§ Data for the task:
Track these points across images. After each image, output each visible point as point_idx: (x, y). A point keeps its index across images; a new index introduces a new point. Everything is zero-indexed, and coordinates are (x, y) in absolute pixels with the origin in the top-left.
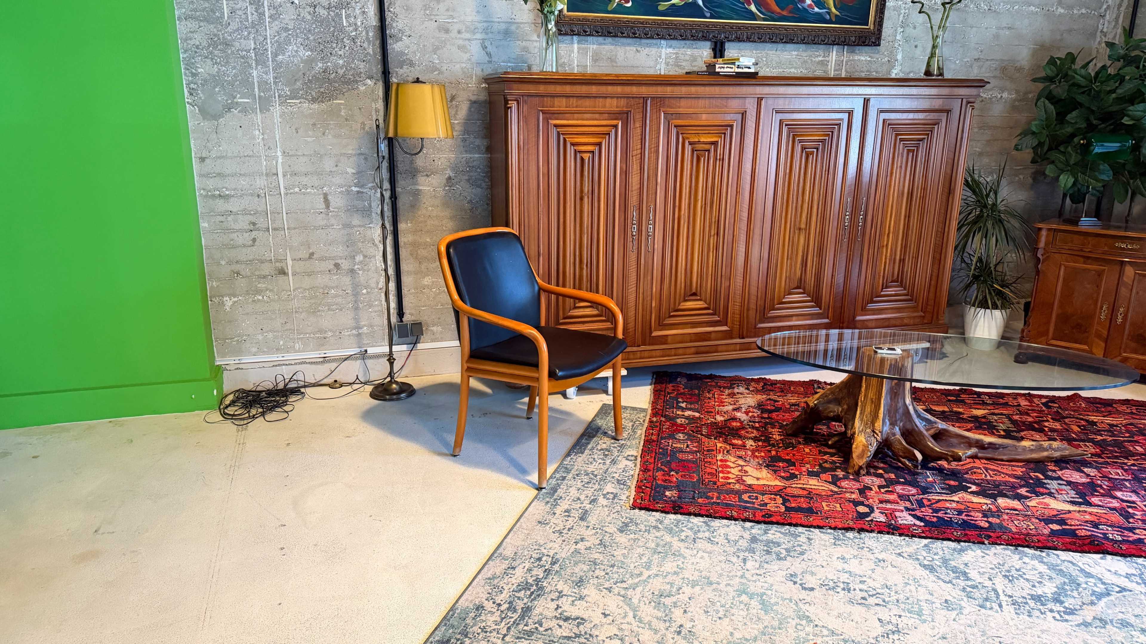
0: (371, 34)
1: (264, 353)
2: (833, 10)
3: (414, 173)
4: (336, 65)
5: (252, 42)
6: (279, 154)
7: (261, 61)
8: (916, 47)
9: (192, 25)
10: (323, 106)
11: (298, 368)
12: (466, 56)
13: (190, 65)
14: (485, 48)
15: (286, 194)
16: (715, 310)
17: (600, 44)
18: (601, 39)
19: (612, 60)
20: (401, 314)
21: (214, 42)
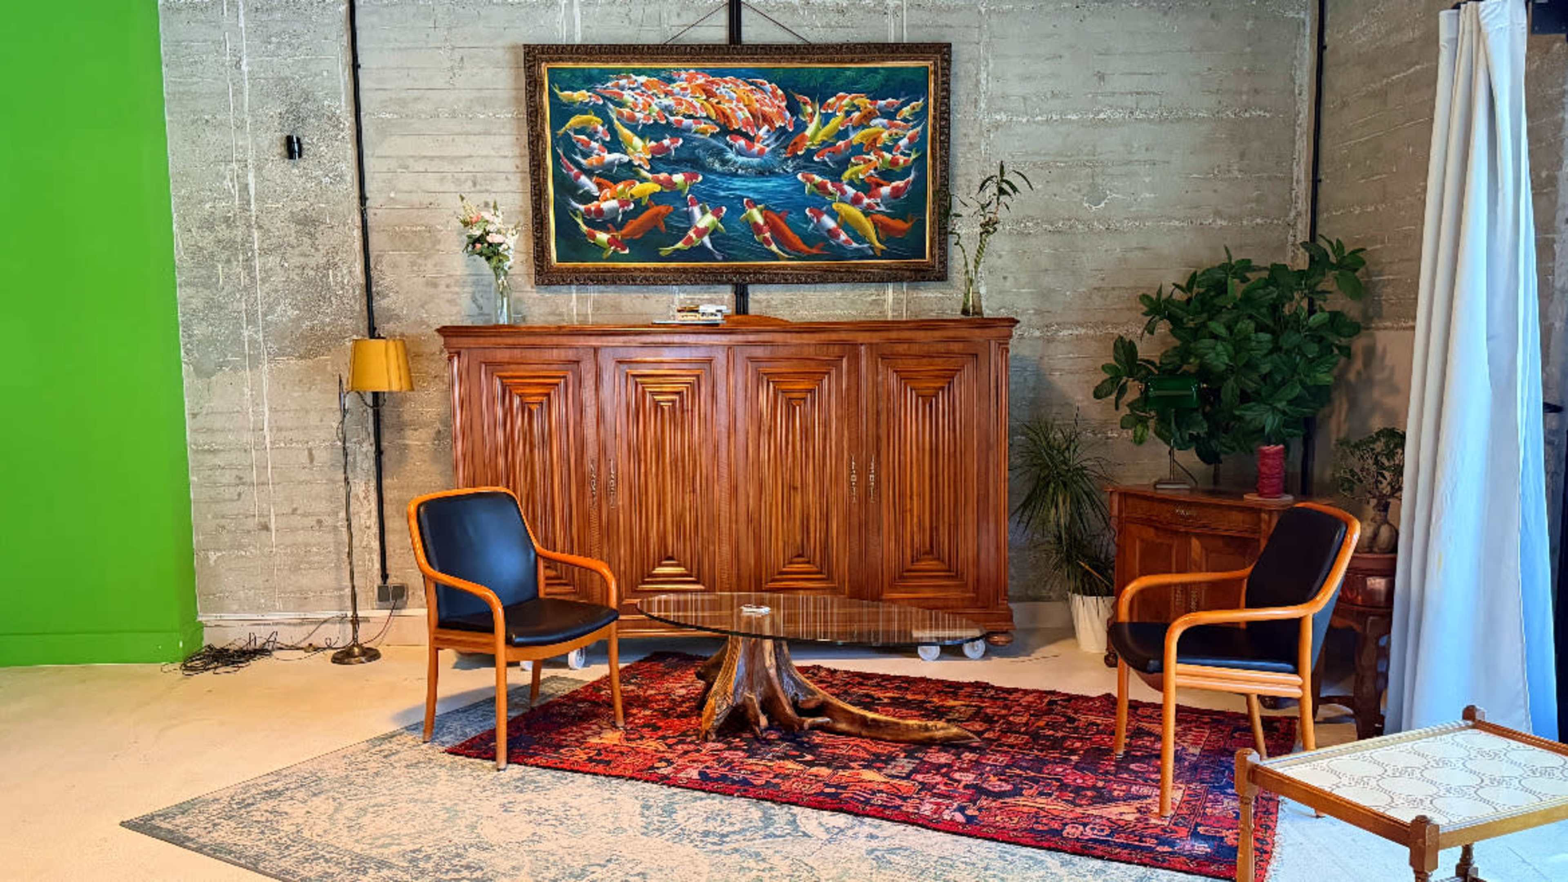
0: (357, 292)
1: (244, 611)
2: (877, 244)
3: (401, 427)
4: (322, 322)
5: (244, 304)
6: (266, 409)
7: (251, 321)
8: (1005, 278)
9: (190, 291)
10: (310, 362)
11: (275, 628)
12: (455, 310)
13: (187, 326)
14: (474, 300)
15: (272, 449)
16: (698, 576)
17: (603, 292)
18: (602, 288)
19: (617, 307)
20: (385, 576)
21: (211, 305)
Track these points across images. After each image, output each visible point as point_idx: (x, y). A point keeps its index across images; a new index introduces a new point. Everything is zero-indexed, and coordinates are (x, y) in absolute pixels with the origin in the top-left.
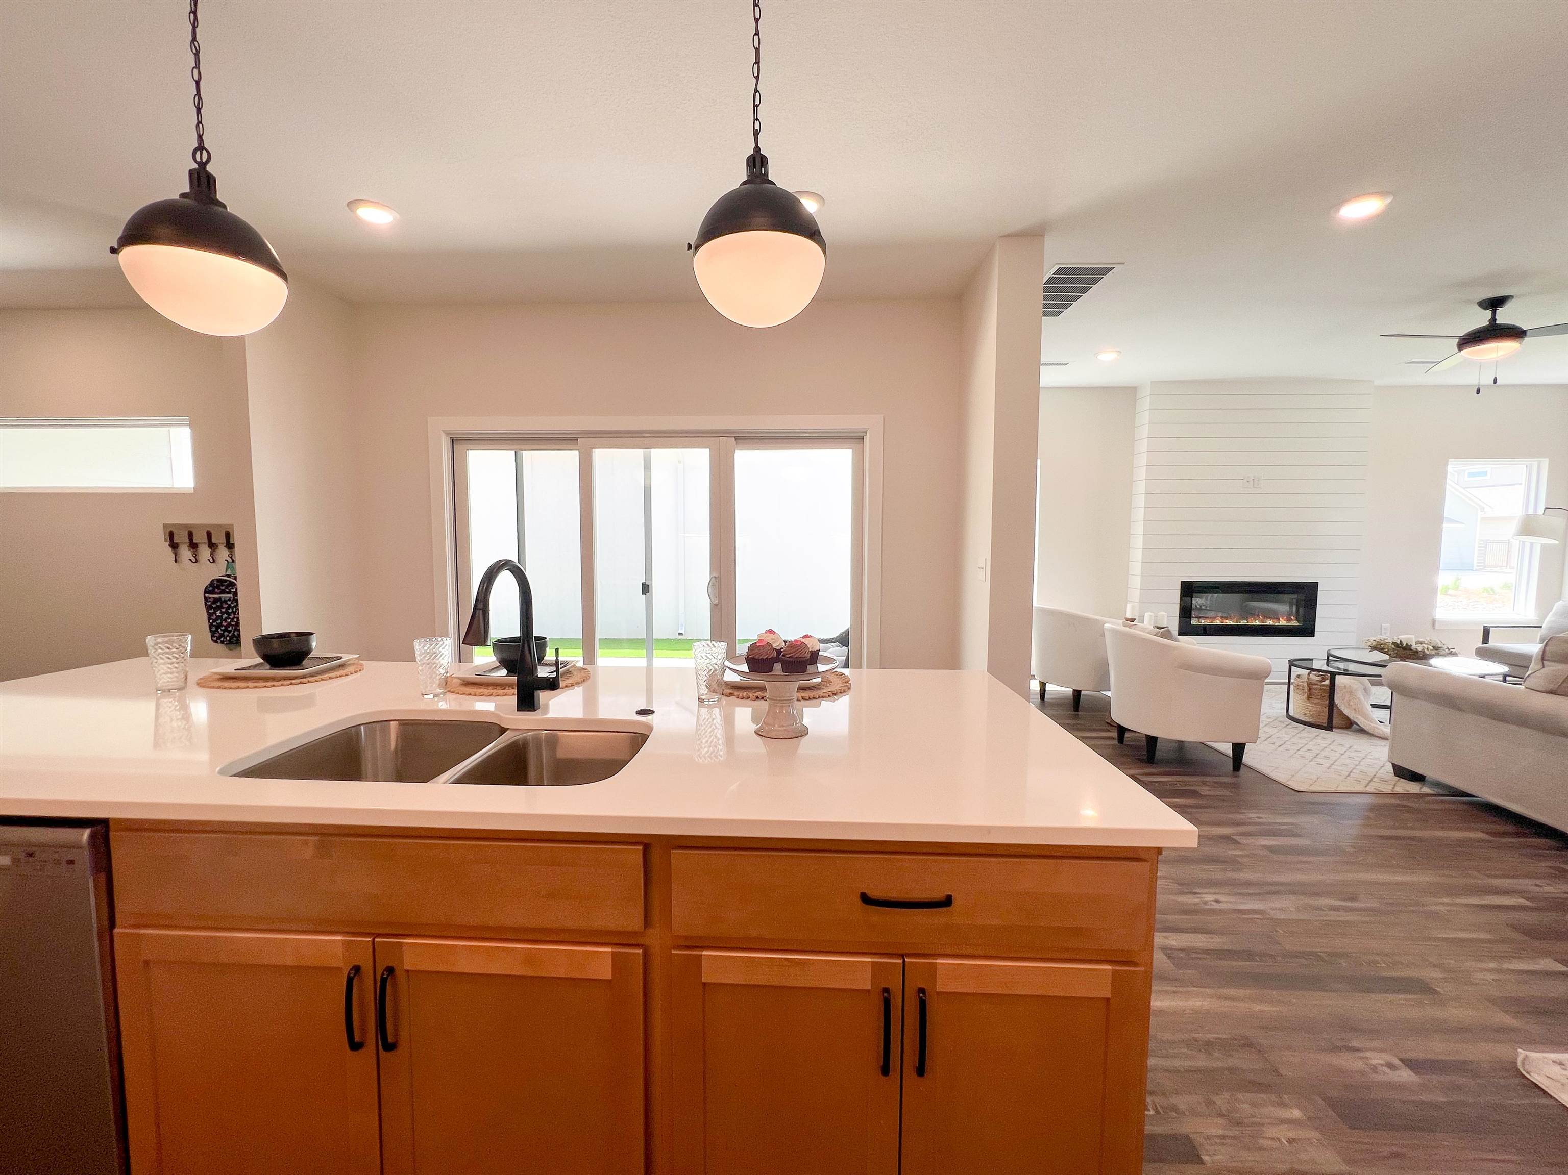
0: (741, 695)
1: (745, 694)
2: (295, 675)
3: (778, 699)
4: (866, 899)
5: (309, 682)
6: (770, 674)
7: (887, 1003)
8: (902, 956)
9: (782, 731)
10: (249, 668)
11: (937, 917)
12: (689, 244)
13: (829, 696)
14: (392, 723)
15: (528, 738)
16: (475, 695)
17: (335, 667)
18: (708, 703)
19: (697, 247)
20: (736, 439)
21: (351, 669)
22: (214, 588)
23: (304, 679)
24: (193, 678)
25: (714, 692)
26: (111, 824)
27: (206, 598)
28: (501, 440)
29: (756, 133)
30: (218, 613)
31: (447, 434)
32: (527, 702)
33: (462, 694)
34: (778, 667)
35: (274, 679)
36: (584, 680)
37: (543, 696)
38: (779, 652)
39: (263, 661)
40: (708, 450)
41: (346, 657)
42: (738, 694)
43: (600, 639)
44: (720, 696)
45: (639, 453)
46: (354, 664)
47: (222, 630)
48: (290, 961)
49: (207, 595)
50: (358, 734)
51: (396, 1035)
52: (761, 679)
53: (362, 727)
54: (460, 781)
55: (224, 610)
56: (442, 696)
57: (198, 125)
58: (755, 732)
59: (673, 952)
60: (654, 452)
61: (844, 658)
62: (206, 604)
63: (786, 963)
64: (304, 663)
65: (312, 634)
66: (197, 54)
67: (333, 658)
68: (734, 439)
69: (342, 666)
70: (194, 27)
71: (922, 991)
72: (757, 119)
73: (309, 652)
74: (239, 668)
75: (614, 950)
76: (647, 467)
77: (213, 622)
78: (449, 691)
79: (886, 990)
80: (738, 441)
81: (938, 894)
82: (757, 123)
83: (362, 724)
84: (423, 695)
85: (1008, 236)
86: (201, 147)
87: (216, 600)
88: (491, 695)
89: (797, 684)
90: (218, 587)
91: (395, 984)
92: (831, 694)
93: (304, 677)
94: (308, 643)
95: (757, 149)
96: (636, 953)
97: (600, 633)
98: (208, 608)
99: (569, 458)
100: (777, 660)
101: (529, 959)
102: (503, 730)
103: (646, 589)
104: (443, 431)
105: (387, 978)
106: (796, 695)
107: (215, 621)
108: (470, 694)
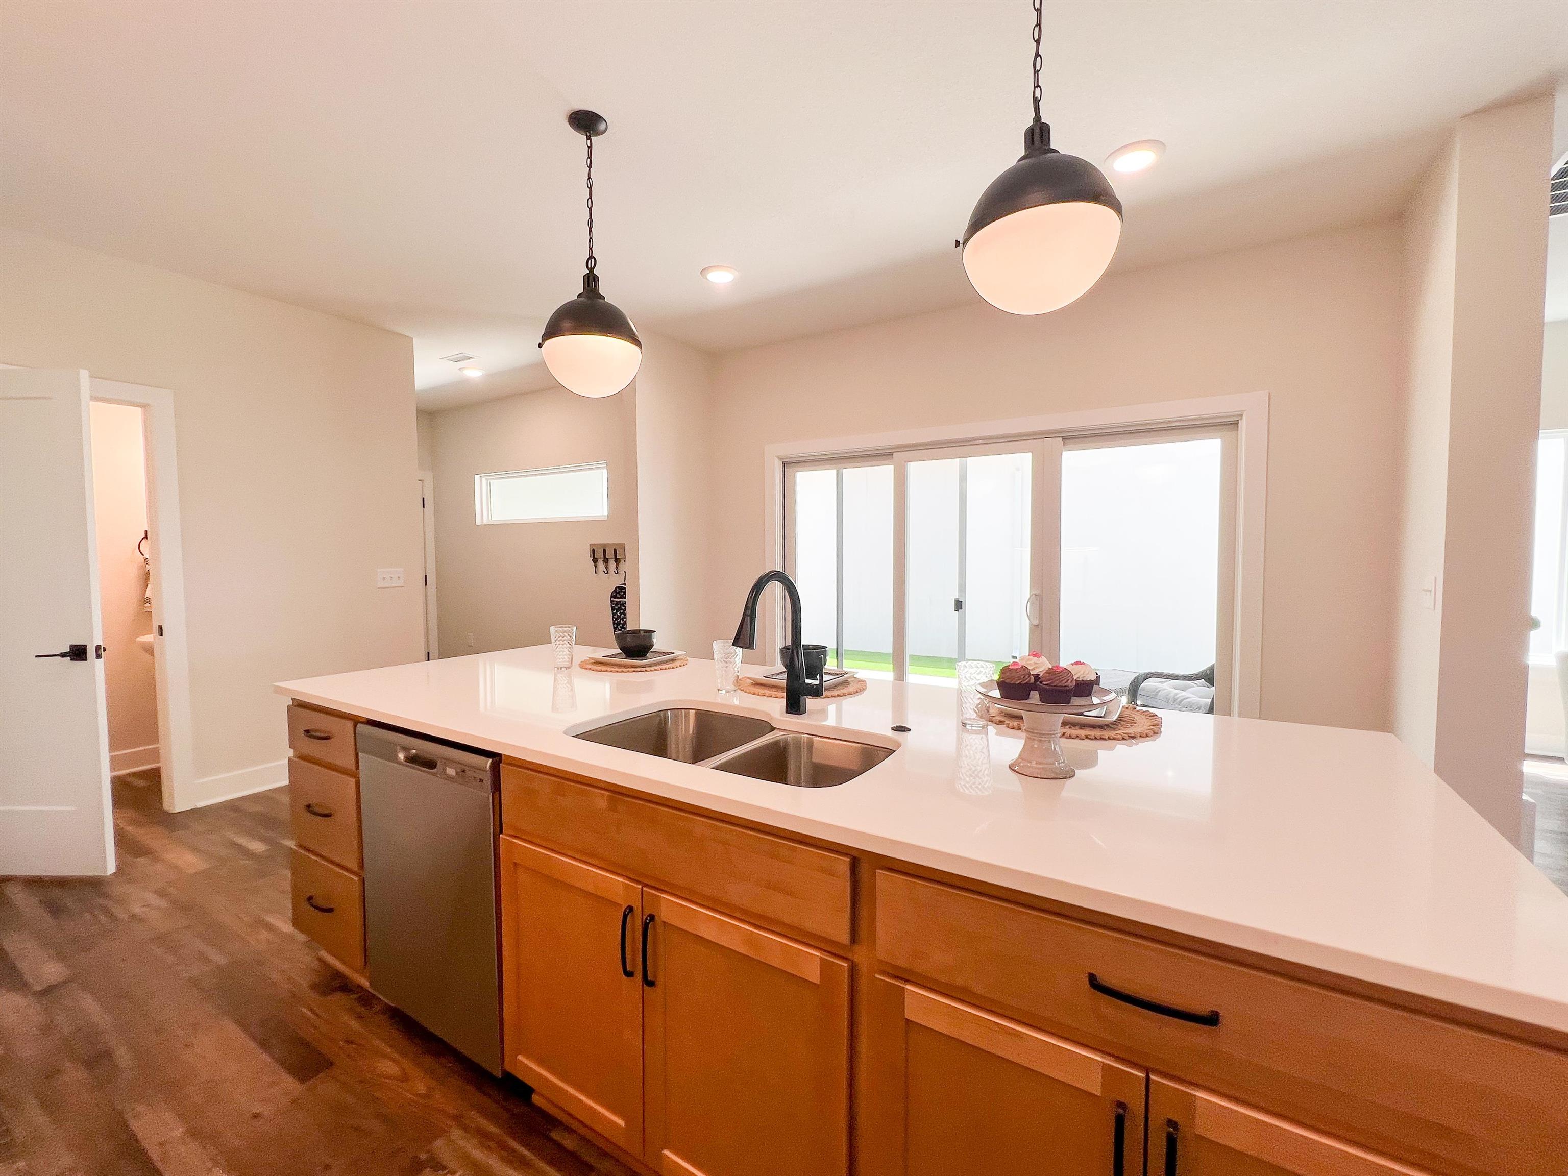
0: (1011, 725)
1: (1015, 724)
2: (638, 665)
3: (1036, 731)
4: (1094, 983)
5: (646, 671)
6: (1026, 701)
7: (1120, 1122)
8: (1147, 1071)
9: (1038, 768)
10: (611, 656)
11: (1198, 1036)
12: (956, 241)
13: (1123, 739)
14: (691, 711)
15: (788, 739)
16: (758, 695)
17: (669, 660)
18: (970, 728)
19: (965, 242)
20: (1063, 439)
21: (677, 663)
22: (616, 593)
23: (642, 669)
24: (577, 660)
25: (981, 717)
26: (503, 757)
27: (612, 602)
28: (823, 460)
29: (1036, 101)
30: (618, 614)
31: (780, 459)
32: (794, 706)
33: (748, 693)
34: (1035, 696)
35: (625, 666)
36: (857, 692)
37: (810, 703)
38: (1037, 677)
39: (621, 652)
40: (1030, 454)
41: (677, 653)
42: (1009, 722)
43: (910, 655)
44: (985, 722)
45: (956, 462)
46: (681, 659)
47: (620, 627)
48: (590, 888)
49: (612, 599)
50: (666, 718)
51: (655, 976)
52: (1017, 707)
53: (669, 712)
54: (721, 768)
55: (622, 611)
56: (732, 692)
57: (590, 241)
58: (1010, 767)
59: (877, 976)
60: (971, 461)
61: (1210, 700)
62: (611, 606)
63: (996, 1028)
64: (648, 655)
65: (654, 632)
66: (590, 189)
67: (668, 653)
68: (1061, 439)
69: (673, 660)
70: (590, 167)
71: (1171, 1123)
72: (1038, 86)
73: (652, 646)
74: (605, 655)
75: (822, 956)
76: (963, 478)
77: (616, 620)
78: (740, 689)
79: (1121, 1105)
80: (1067, 441)
81: (1202, 1007)
82: (1038, 90)
83: (669, 710)
84: (719, 690)
85: (1475, 113)
86: (591, 257)
87: (618, 603)
88: (771, 696)
89: (1062, 717)
90: (619, 593)
91: (654, 928)
92: (1126, 736)
93: (644, 666)
94: (650, 638)
95: (1038, 118)
96: (842, 965)
97: (911, 648)
98: (613, 609)
99: (884, 473)
100: (1033, 687)
101: (751, 941)
102: (773, 729)
103: (959, 605)
104: (776, 456)
105: (649, 923)
106: (1060, 730)
107: (616, 619)
108: (754, 694)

§ Action item: Only the words belong in your copy: restate the data above exactly and leave the images out.

§ Solution to the exercise:
Track these points across images. After each image, output each visible point as point_idx: (x, y). A point keeps its index across images; a new index introduces a new point. Everything is zero-indexed, and coordinates are (x, y) in absolute pixels with the origin in the top-left.
0: (371, 34)
1: (264, 353)
2: (833, 10)
3: (414, 173)
4: (336, 65)
5: (252, 42)
6: (279, 154)
7: (261, 61)
8: (916, 47)
9: (192, 25)
10: (323, 106)
11: (298, 368)
12: (466, 56)
13: (190, 65)
14: (485, 48)
15: (286, 194)
16: (715, 310)
17: (600, 44)
18: (601, 39)
19: (612, 60)
20: (401, 314)
21: (214, 42)
0: (357, 292)
1: (244, 611)
2: (877, 244)
3: (401, 427)
4: (322, 322)
5: (244, 304)
6: (266, 409)
7: (251, 321)
8: (1005, 278)
9: (190, 291)
10: (310, 362)
11: (275, 628)
12: (455, 310)
13: (187, 326)
14: (474, 300)
15: (272, 449)
16: (698, 576)
17: (603, 292)
18: (602, 288)
19: (617, 307)
20: (385, 576)
21: (211, 305)
Track these points across images. After each image, output each visible point as point_idx: (x, y). A point keeps its index across images; a new index introduces a new point. Everything is zero-indexed, and coordinates are (x, y) in absolute pixels with the origin in the top-left.
0: (741, 695)
1: (745, 694)
2: (295, 675)
3: (778, 699)
4: (866, 899)
5: (309, 682)
6: (770, 674)
7: (887, 1003)
8: (902, 956)
9: (782, 731)
10: (249, 668)
11: (937, 917)
12: (689, 244)
13: (829, 696)
14: (392, 723)
15: (528, 738)
16: (475, 695)
17: (335, 667)
18: (708, 703)
19: (697, 247)
20: (736, 439)
21: (351, 669)
22: (214, 588)
23: (304, 679)
24: (193, 678)
25: (714, 692)
26: (111, 824)
27: (206, 598)
28: (501, 440)
29: (756, 133)
30: (218, 613)
31: (447, 434)
32: (527, 702)
33: (462, 694)
34: (778, 667)
35: (274, 679)
36: (584, 680)
37: (543, 696)
38: (779, 652)
39: (263, 661)
40: (708, 450)
41: (346, 657)
42: (738, 694)
43: (600, 639)
44: (720, 696)
45: (639, 453)
46: (354, 664)
47: (222, 630)
48: (290, 961)
49: (207, 595)
50: (358, 734)
51: (396, 1035)
52: (761, 679)
53: (362, 727)
54: (460, 781)
55: (224, 610)
56: (442, 696)
57: (198, 125)
58: (755, 732)
59: (673, 952)
60: (654, 452)
61: (844, 658)
62: (206, 604)
63: (786, 963)
64: (304, 663)
65: (312, 634)
66: (197, 54)
67: (333, 658)
68: (734, 439)
69: (342, 666)
70: (194, 27)
71: (922, 991)
72: (757, 119)
73: (309, 652)
74: (239, 668)
75: (614, 950)
76: (647, 467)
77: (213, 622)
78: (449, 691)
79: (886, 990)
80: (738, 441)
81: (938, 894)
82: (757, 123)
83: (362, 724)
84: (423, 695)
85: (1008, 236)
86: (201, 147)
87: (216, 600)
88: (491, 695)
89: (797, 684)
90: (218, 587)
91: (395, 984)
92: (831, 694)
93: (304, 677)
94: (308, 643)
95: (757, 149)
96: (636, 953)
97: (600, 633)
98: (208, 608)
99: (569, 458)
100: (777, 660)
101: (529, 959)
102: (503, 730)
103: (646, 589)
104: (443, 431)
105: (387, 978)
106: (796, 695)
107: (215, 621)
108: (470, 694)
0: (1011, 725)
1: (1015, 724)
2: (638, 665)
3: (1036, 731)
4: (1094, 983)
5: (646, 671)
6: (1026, 701)
7: (1120, 1122)
8: (1147, 1071)
9: (1038, 768)
10: (611, 656)
11: (1198, 1036)
12: (956, 241)
13: (1123, 739)
14: (691, 711)
15: (788, 739)
16: (758, 695)
17: (669, 660)
18: (970, 728)
19: (965, 242)
20: (1063, 439)
21: (677, 663)
22: (616, 593)
23: (642, 669)
24: (577, 660)
25: (981, 717)
26: (503, 757)
27: (612, 602)
28: (823, 460)
29: (1036, 101)
30: (618, 614)
31: (780, 459)
32: (794, 706)
33: (748, 693)
34: (1035, 696)
35: (625, 666)
36: (857, 692)
37: (810, 703)
38: (1037, 677)
39: (621, 652)
40: (1030, 454)
41: (677, 653)
42: (1009, 722)
43: (910, 655)
44: (985, 722)
45: (956, 462)
46: (681, 659)
47: (620, 627)
48: (590, 888)
49: (612, 599)
50: (666, 718)
51: (655, 976)
52: (1017, 707)
53: (669, 712)
54: (721, 768)
55: (622, 611)
56: (732, 692)
57: (590, 241)
58: (1010, 767)
59: (877, 976)
60: (971, 461)
61: (1210, 700)
62: (611, 606)
63: (996, 1028)
64: (648, 655)
65: (654, 632)
66: (590, 189)
67: (668, 653)
68: (1061, 439)
69: (673, 660)
70: (590, 167)
71: (1171, 1123)
72: (1038, 86)
73: (652, 646)
74: (605, 655)
75: (822, 956)
76: (963, 478)
77: (616, 620)
78: (740, 689)
79: (1121, 1105)
80: (1067, 441)
81: (1202, 1007)
82: (1038, 90)
83: (669, 710)
84: (719, 690)
85: (1475, 113)
86: (591, 257)
87: (618, 603)
88: (771, 696)
89: (1062, 717)
90: (619, 593)
91: (654, 928)
92: (1126, 736)
93: (644, 666)
94: (650, 638)
95: (1038, 118)
96: (842, 965)
97: (911, 648)
98: (613, 609)
99: (884, 473)
100: (1033, 687)
101: (751, 941)
102: (773, 729)
103: (959, 605)
104: (776, 456)
105: (649, 923)
106: (1060, 730)
107: (616, 619)
108: (754, 694)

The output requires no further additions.